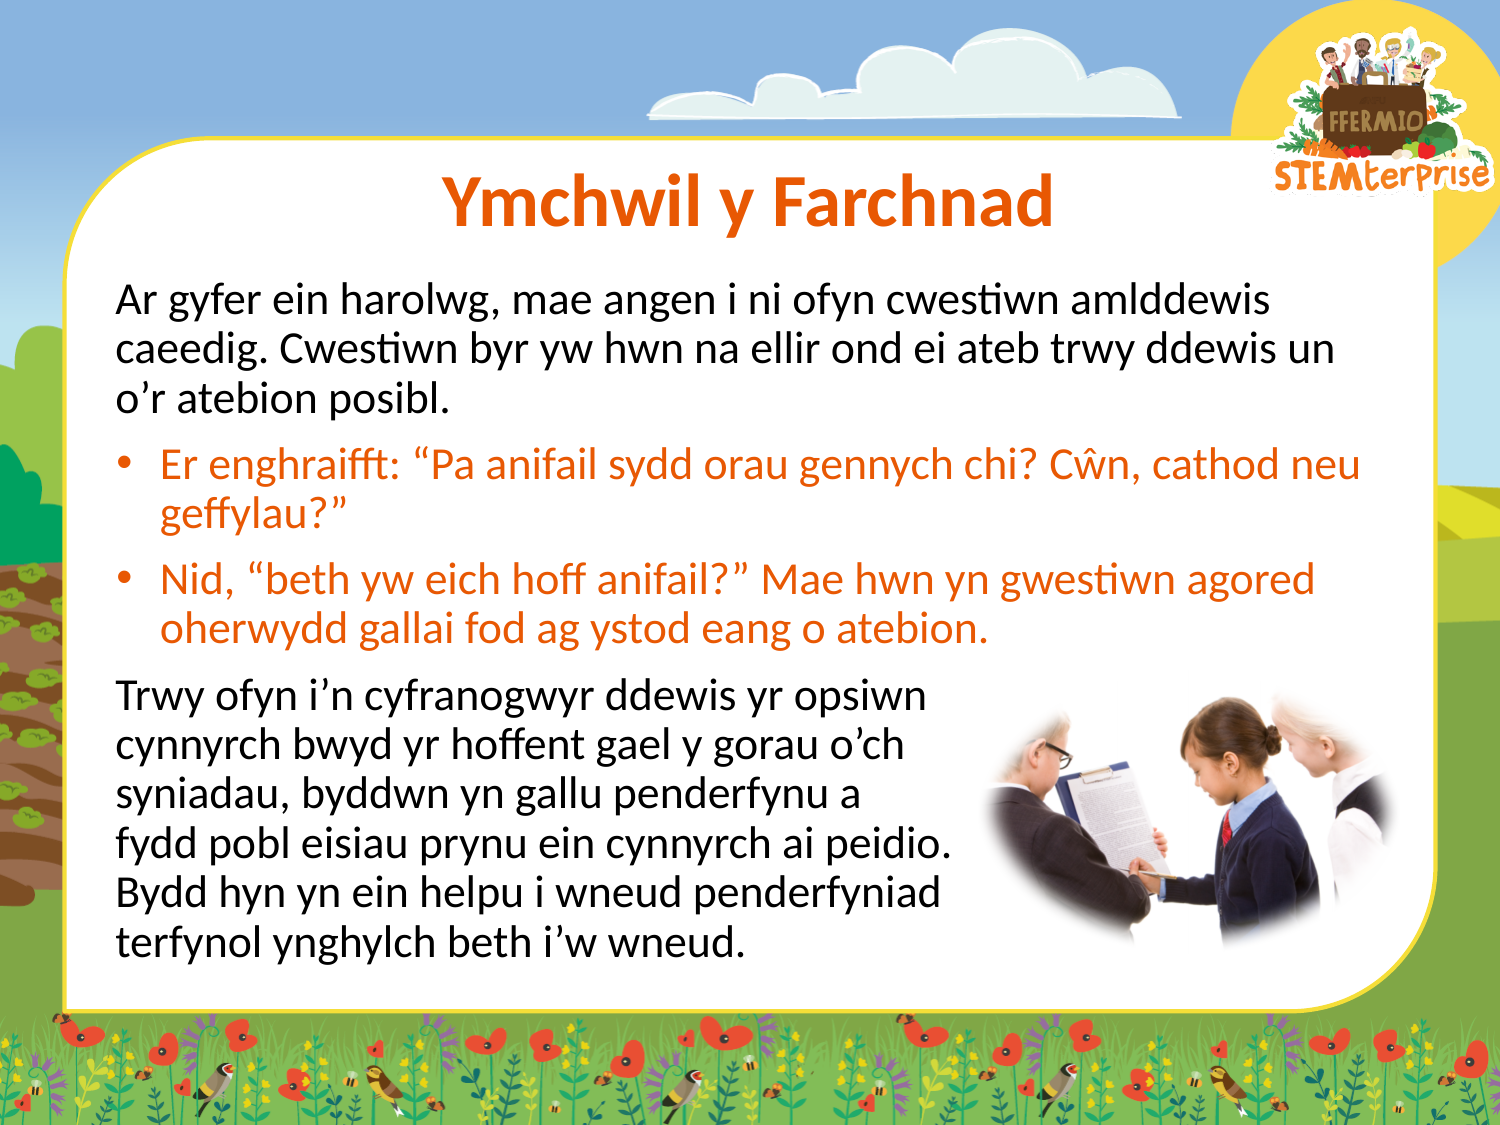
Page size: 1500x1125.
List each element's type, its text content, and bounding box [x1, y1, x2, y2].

list Ar gyfer ein harolwg, mae angen i ni ofyn cwestiwn amlddewis caeedig. Cwestiwn byr yw hwn na ellir ond ei ateb trwy ddewis un o’r atebion posibl. Er enghraifft: “Pa anifail sydd orau gennych chi? Cŵn, cathod neu geffylau?” Nid, “beth yw eich hoff anifail?” Mae hwn yn gwestiwn agored oherwydd gallai fod ag ystod eang o atebion. Trwy ofyn i’n cyfranogwyr ddewis yr opsiwn cynnyrch bwyd yr hoffent gael y gorau o’ch syniadau, byddwn yn gallu penderfynu a fydd pobl eisiau prynu ein cynnyrch ai peidio. Bydd hyn yn ein helpu i wneud penderfyniad terfynol ynghylch beth i’w wneud. [100, 267, 1400, 965]
title Ymchwil y Farchnad [218, 137, 1282, 256]
picture [0, 0, 1500, 1125]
···
Goal of the exercise
Please restate the entries word for word. Skip the pictures.

Output of the task
Page size: 1500x1125.
List each element's type, its text content, and bounding box [x1, y1, x2, y2].

list Ar gyfer ein harolwg, mae angen i ni ofyn cwestiwn amlddewis caeedig. Cwestiwn byr yw hwn na ellir ond ei ateb trwy ddewis un o’r atebion posibl. Er enghraifft: “Pa anifail sydd orau gennych chi? Cŵn, cathod neu geffylau?” Nid, “beth yw eich hoff anifail?” Mae hwn yn gwestiwn agored oherwydd gallai fod ag ystod eang o atebion. Trwy ofyn i’n cyfranogwyr ddewis yr opsiwn cynnyrch bwyd yr hoffent gael y gorau o’ch syniadau, byddwn yn gallu penderfynu a fydd pobl eisiau prynu ein cynnyrch ai peidio. Bydd hyn yn ein helpu i wneud penderfyniad terfynol ynghylch beth i’w wneud. [100, 267, 1400, 965]
title Ymchwil y Farchnad [218, 137, 1282, 256]
picture [0, 0, 1500, 1125]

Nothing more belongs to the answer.